I tuoi compiti –
1. Secondo la recensione, da quale anno sono in attività i Devastator?
2. Trascrivi dalla recensione il tratto che va da "Che il quintetto" fino a "indovinare a voi.".

Informazioni
Gruppo: Devastator
Titolo: Fragile Messiah
Anno: 2013
Provenienza: Canada
Etichetta: Autoprodotto
Contatti: facebook.com/pages/Devastator/220697668027905
Autore: Mourning

Tracklist
1. One More Altar
2. Fragile Messiah
3. Cowboy [versione 2013]
4. Dirty Laundry
5. Initiation
6. My Own Enemy
7. Blood Sky
8. Delete Me
9. Black Stump
10. Killed By Pride

DURATA: 44:16

I canadesi Devastator fanno parte della vecchia guardia, in attività dal lontano 1990, fra alti e bassi sono comunque andati avanti, producendo una serie di demo, nonostante siano trascorsi la bellezza di dodici anni fra l'ultimo di questi (l'omonimo del 1996) e l'uscita del primo album "Savage Wasteland"; e ne sono dovuti passare altri cinque prima di poter ascoltare questo secondo "Fragile Messiah".

Che il quintetto avesse una vocazione thrash era indiscutibile, è quello il genere che sin dagli albori ha influenzato in maniera dominante il loro sound, e le prove più sostanziose, per quanto più robuste e dai rimandi death metal, si attengono a quel tipo di DNA nel groove, nel riffing e nelle esecuzioni solistiche. Pur venendo da una landa fredda come il Canada, i suoni e il modo d'imporsi musicalmente portano alla mente formazioni vissute molto più a sud, a tratti sembra di ascoltare una versione più ruvida dei Pantera che si combina con alcuni elementi degli Obituary per ciò che concerne il groove, mentre nelle fasi più pressanti si respira aria di battaglia, seppur siano solo accenni, e i nomi li lascio indovinare a voi.

Dati grezzi –
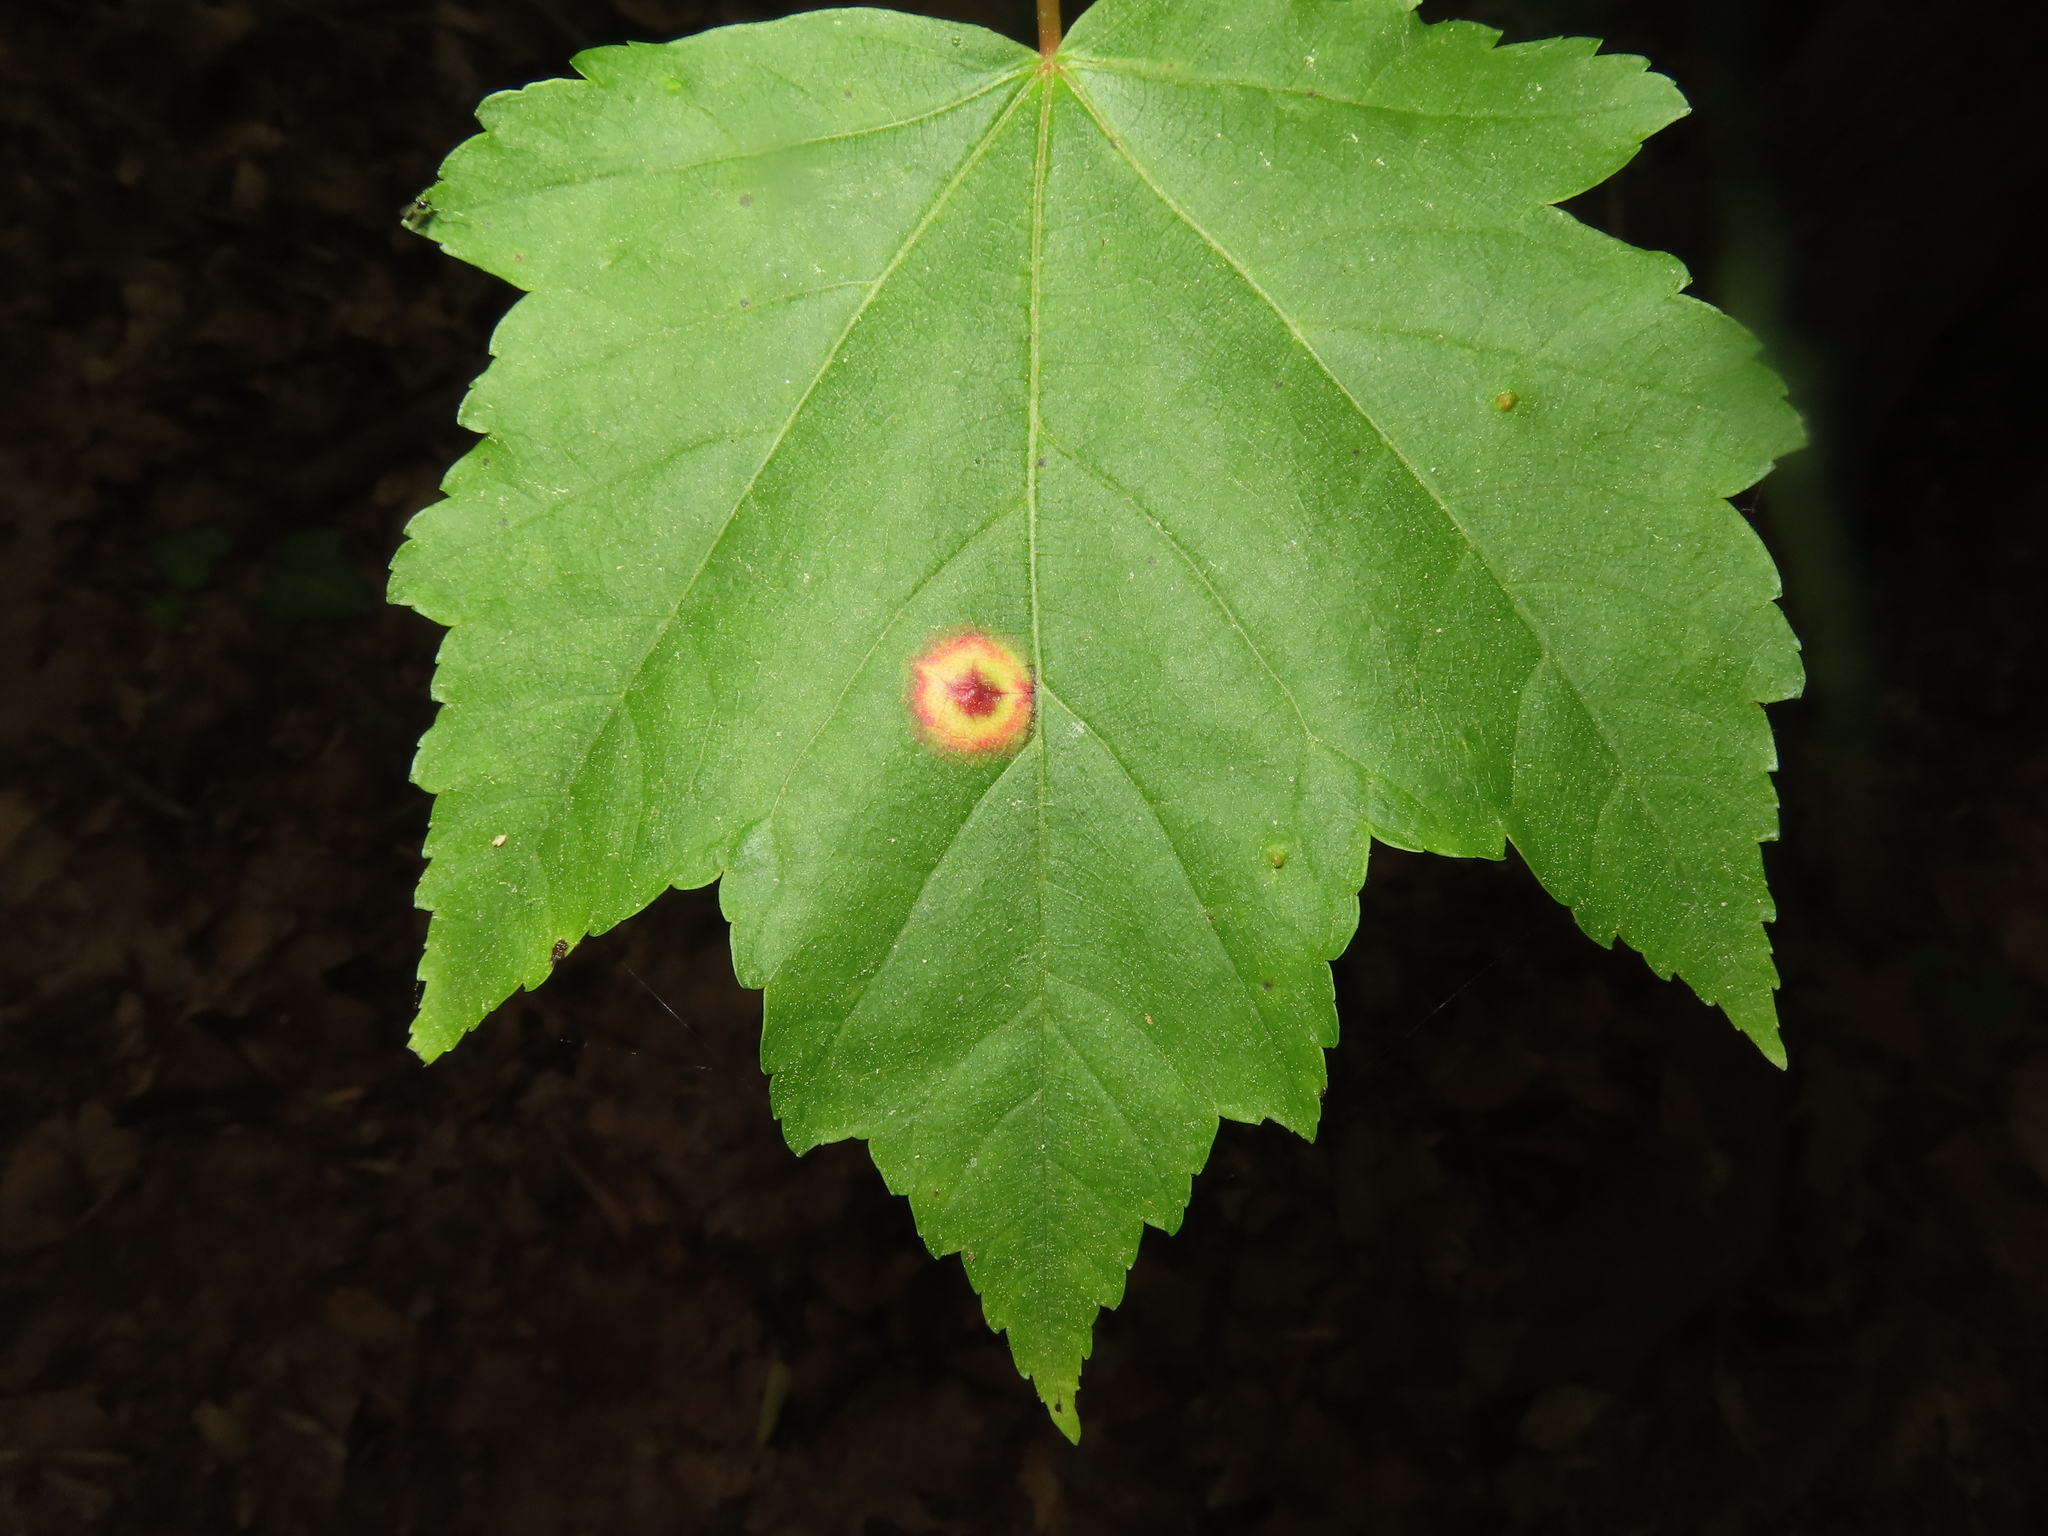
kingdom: Animalia
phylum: Arthropoda
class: Insecta
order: Diptera
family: Cecidomyiidae
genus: Acericecis
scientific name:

Risposte date –
1. Dal 1990.

2.
Che il quintetto avesse una vocazione thrash era indiscutibile, è quello il genere che sin dagli albori ha influenzato in maniera dominante il loro sound, e le prove più sostanziose, per quanto più robuste e dai rimandi death metal, si attengono a quel tipo di DNA nel groove, nel riffing e nelle esecuzioni solistiche. Pur venendo da una landa fredda come il Canada, i suoni e il modo d'imporsi musicalmente portano alla mente formazioni vissute molto più a sud, a tratti sembra di ascoltare una versione più ruvida dei Pantera che si combina con alcuni elementi degli Obituary per ciò che concerne il groove, mentre nelle fasi più pressanti si respira aria di battaglia, seppur siano solo accenni, e i nomi li lascio indovinare a voi.